▶ EXERCISE A
According to the book blurb in the extract, what animal mauls Steven?
▶ EXERCISE B
List every speaker label used in the therapy-session dialogue of the extract.

Sarah: (Shooting eye daggers.) Frozen, doctor? What does that mean exactly? I don't respond the way you want? I don't start cat-fights with rivals. I don't break down crying because someone's threatening my life. Instead, I've learned to shoot a gun. I prefer facing things head on. It keeps me from going off half-cocked. 
SRW: Yes. Well...hmm. Sarah, who’s after you these days?

Sarah: No one. At least not that I know of. Why, have you heard something?

Steven: (Takes Sarah's hand.) The doctor just wanted to see your reaction. There is no threat. Is there doctor?

SRW: No. But what if there was/ What’re you gonna do about it, Steven? Retire to your coppish man cave?

Steven: (Glowers in silence. Tough room, tough room.)

SRW: Um, maybe we better move on. Let’s play a game. I want you to use “I” statements. No judgment. For instance, “I feel I can’t go to the bathroom because I’m constipated.” Um…just an example. Steven, you start.

Steven: I think it's time Sarah and I left. You obviously don't appreciate that a man can solve such unusual cases and still hold onto the love of a woman as unique as Sarah, despite the obstacles. This session might have been a lark for you, but for us it only brings home the rightness of our choice.

Sarah: I am a very blessed woman. Thank you, doctor, for pointing that out.

SRW: Great! I see I've been a big help. I accept credit cards, cash, but no personal checks. Wait! Where're you going? You still have--

(They left arm in arm, eyes only for the other. Not even a thank you. They deserve happiness...but I wonder if they'll ever find it...)


Murder & Obsession: On sale here!


Love is never easy, but for Detective Steve Quaid and his fiancée, Sarah, their road to happiness is laden with minefields.

Steven’s countless hours reconverting his grandfather’s cabin into the perfect honeymoon retreat for Sarah soon becomes a bloody crime scene detailing her death. Accused, Steven escapes into the Alaskan mountains, biding his time to find the truth…

Who killed his beloved?

A seasoned woodsman, he outsmarts even the cleverest of trackers. All but one…

Mauled by a grizzly, a half-dead Steven barely escapes.

But will he live to bring the true murderer to justice?


  1. Hi, Stuart!
    Thanks for hosting Sarah and Steven today. Always a pleasure to visit Tornado Alley!

    1. You're very welcome, Yolanda! But despite my best efforts...I'm not sure those kooky love-birds learned anything!

  2. This was a FANTASTIC post, and a masterful and creative way to present Sarah and Steven to potential readers. However, although they're undoubtedly in need of additional counseling, I think they're way too stubborn to change. Gotta love 'em!

    1. Thanks Susan! All of my psychological training (um, watching all four Psycho movies and the Bates Motel TV series) has apparently gone for naught, however. Stubborn couple, I tell ya.

    2. Hi, Susan!
      Yes, way to stubborn to change for sure! LOL Thanks for stopping by, but with Stuart's training - they'd never stand a chance! :)

  3. Hi Stuart! Hi Yolanda! Great interview Stuart. Helps the reader get to know Steven and Sarah so much better!

    1. Hey Denise, shouldn't you be packing for that trip to China? Seriously, thanks for stopping by. I know how busy you are! And by this time should be touching down! Have a great time!

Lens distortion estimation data
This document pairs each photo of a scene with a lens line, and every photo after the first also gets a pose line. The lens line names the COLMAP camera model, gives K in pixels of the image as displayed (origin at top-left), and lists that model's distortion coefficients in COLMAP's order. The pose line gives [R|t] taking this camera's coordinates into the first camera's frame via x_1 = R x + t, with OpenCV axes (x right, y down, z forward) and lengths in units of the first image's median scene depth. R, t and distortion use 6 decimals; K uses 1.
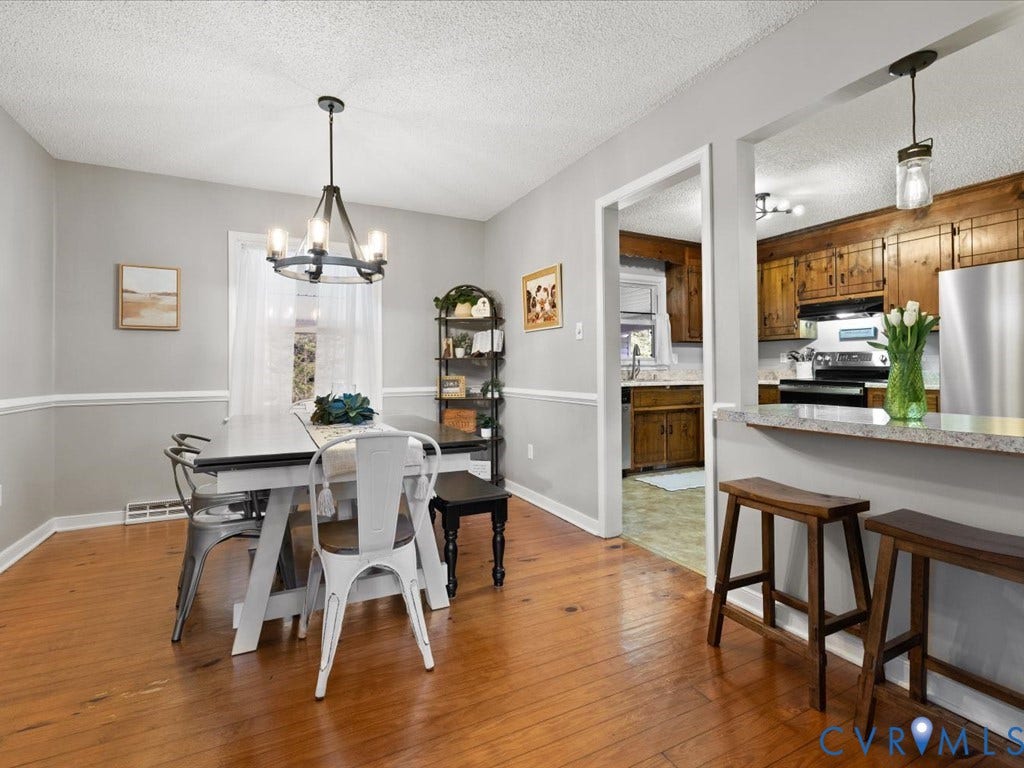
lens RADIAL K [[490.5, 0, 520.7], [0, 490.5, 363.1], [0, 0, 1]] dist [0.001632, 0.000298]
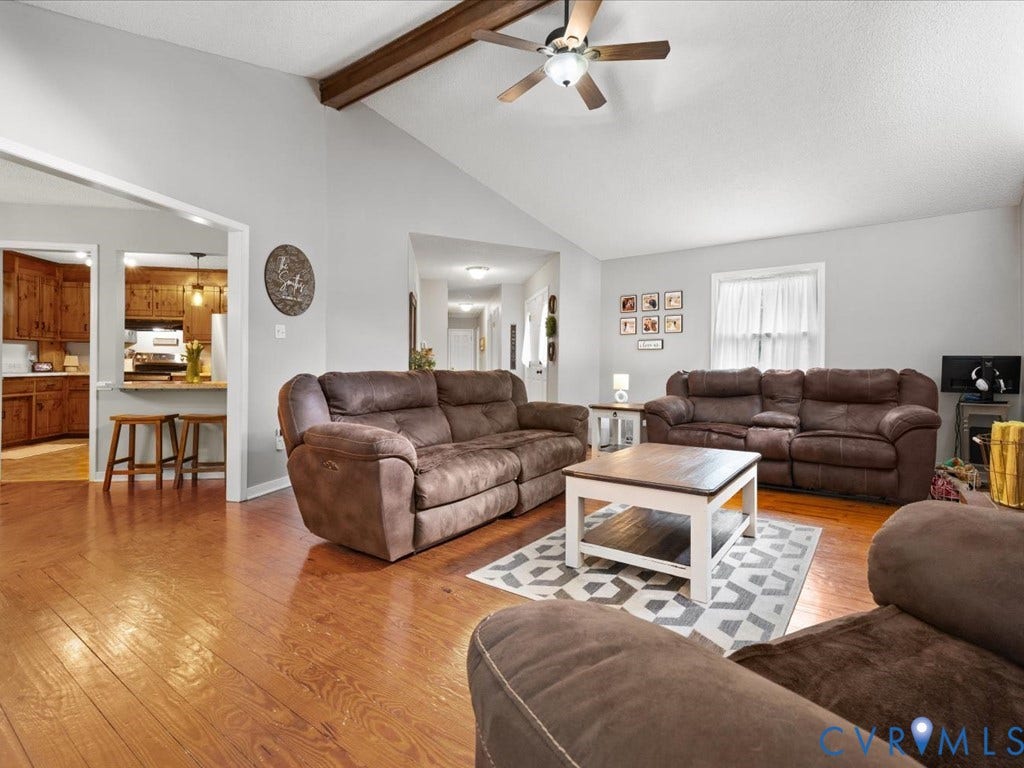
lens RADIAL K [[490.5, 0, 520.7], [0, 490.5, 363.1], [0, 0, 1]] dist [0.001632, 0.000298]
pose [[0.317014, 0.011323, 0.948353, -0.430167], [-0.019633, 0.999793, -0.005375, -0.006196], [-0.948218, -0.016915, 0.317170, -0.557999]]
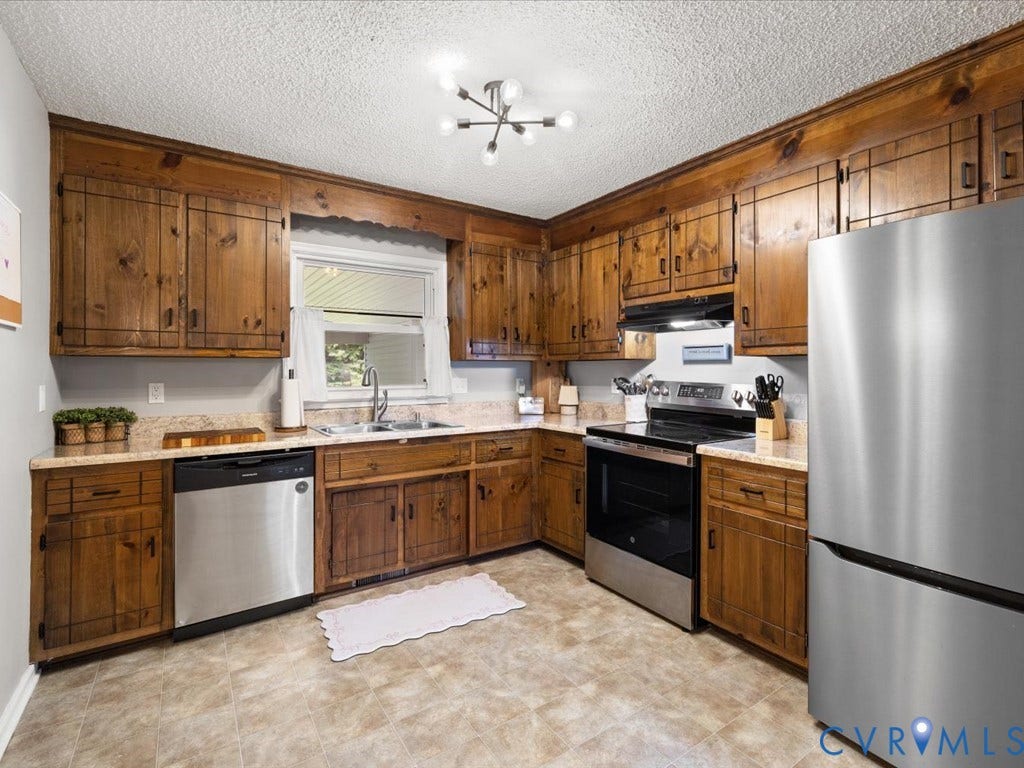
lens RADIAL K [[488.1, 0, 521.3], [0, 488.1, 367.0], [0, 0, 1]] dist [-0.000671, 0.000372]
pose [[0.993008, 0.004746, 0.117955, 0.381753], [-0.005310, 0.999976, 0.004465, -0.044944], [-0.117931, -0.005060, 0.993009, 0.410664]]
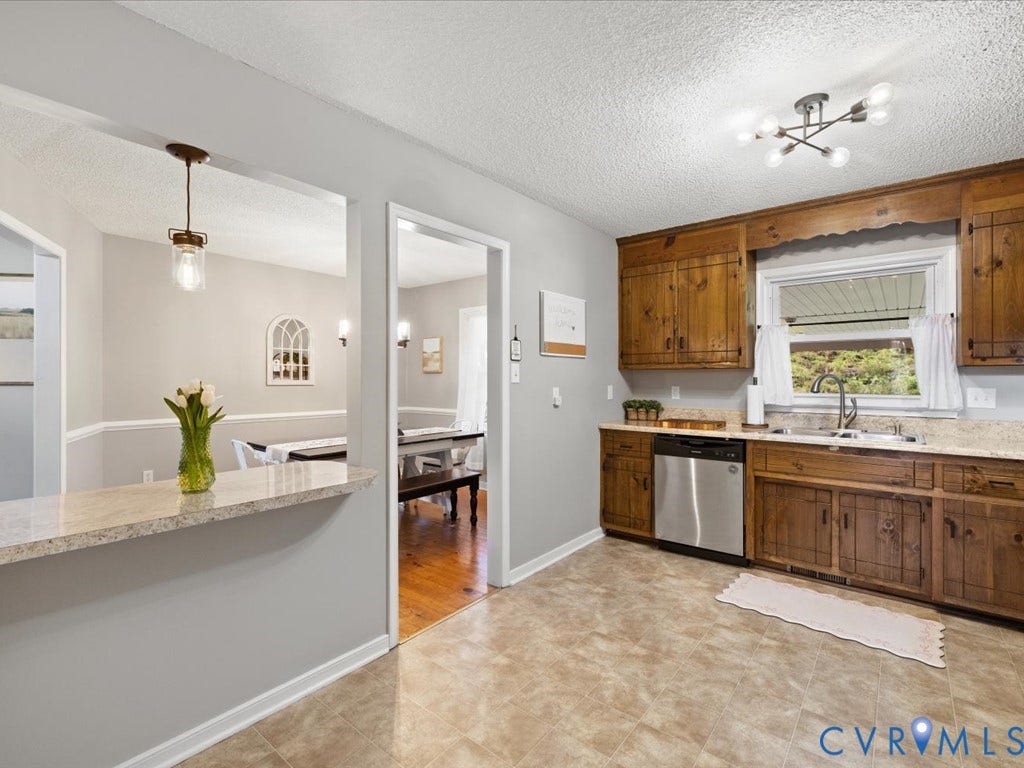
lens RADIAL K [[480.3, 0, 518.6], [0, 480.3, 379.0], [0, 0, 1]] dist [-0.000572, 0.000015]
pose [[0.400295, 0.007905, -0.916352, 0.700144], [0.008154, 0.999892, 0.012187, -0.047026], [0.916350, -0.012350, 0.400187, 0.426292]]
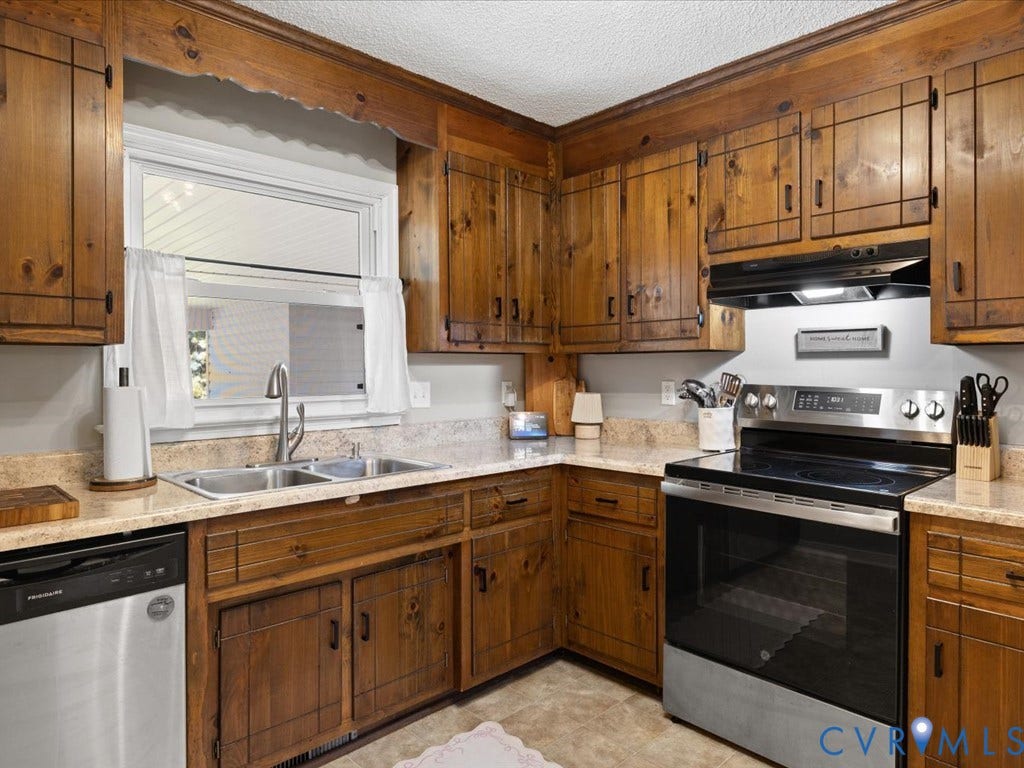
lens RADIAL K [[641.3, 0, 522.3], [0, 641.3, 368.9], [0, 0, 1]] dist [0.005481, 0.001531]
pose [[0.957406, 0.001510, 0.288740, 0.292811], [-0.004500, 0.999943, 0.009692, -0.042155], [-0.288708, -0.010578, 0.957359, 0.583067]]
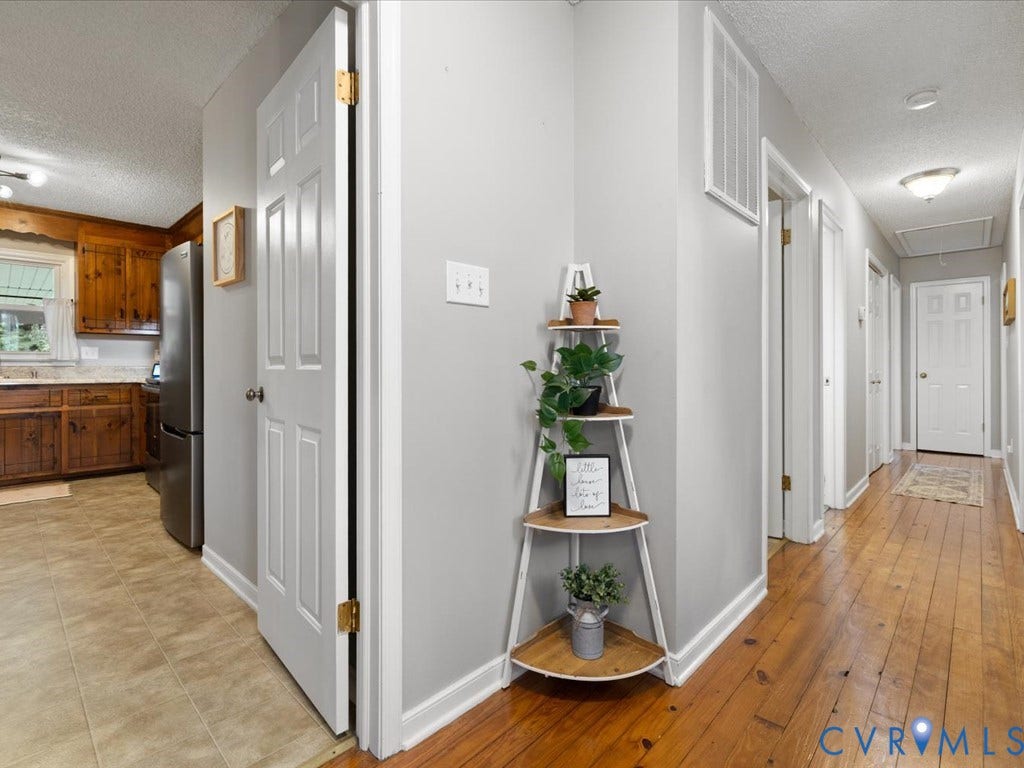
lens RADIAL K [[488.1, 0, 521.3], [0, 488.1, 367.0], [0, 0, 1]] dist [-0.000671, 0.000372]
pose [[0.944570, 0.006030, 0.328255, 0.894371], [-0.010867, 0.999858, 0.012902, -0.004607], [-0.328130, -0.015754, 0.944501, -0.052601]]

▶ EXERCISE RESPONSE A
A grizzly

▶ EXERCISE RESPONSE B
Sarah, SRW, Steven